I am currently working on a project where we have a set of events. One piece of analysis we do on the events is to look through a specific type of event and check to see if it's likely that it was prompted by another event which happened shortly before (or slightly after in one odd case). Each of these events can only be effected by a single event, but one event could be the causal event for multiple events. We want this association to go both ways so that, from any particular method, you can go straight to the event which caused it, or one of the events which it caused. Based on that, I started by adding the following properties to the Event objects and adding a funct:
protected Event causalEvent;
protected List<Event> effectedEvents;
After a bit of thinking, I considered that we never want the same item added twice to the effectedEvents
list. After reading the answer to Preventing Duplicate List<T> Entries, I went with a Hashset.

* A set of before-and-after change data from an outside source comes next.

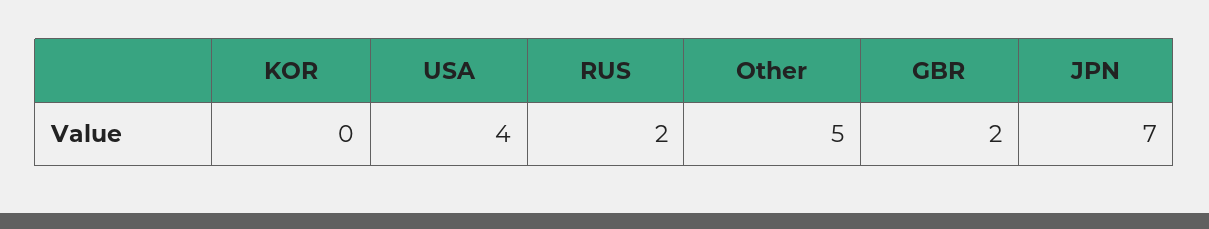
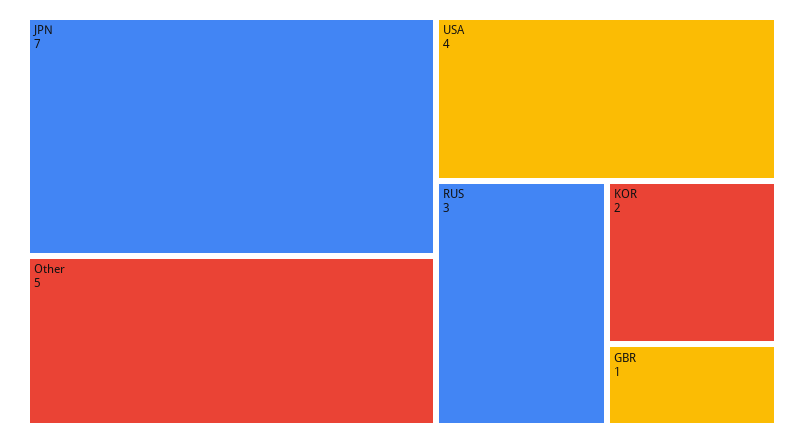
  {
-   "KOR": 0,
+   "KOR": 2,
    "USA": 4,
-   "RUS": 2,
+   "RUS": 3,
    "Other": 5,
-   "GBR": 2,
+   "GBR": 1,
    "JPN": 7
  }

protected Event causalEvent;
protected HashSet<Event> effectedEvents;
A co-worker and I got to discussing the code I'd added and he pointed out that using a HashSet
might confuse people since he tended to see a HashSet
and assume that there's a great deal of data. In our case, due to the rules being used in the algorithms, effectedEvents
is going to have 0 items in about 90% of the cases, 1 item in 9%, and 2 maybe 1% of the time. Almost never will we have more than 2 items, although it is possible. I believe the lookup cost is the same for both collections. The amount of memory used is very similar since both start assuming a small capacity (although, I will concede that List
gives you the ability to set that capacity in the constructor while HashSet
only allows one to trim the value down based on its contents, "rounded to an implementation-specific value").
So, long question short, is there any real penalty to using a HashSet
other than possible confusion for those unfamiliar with using it to ensure uniqueness?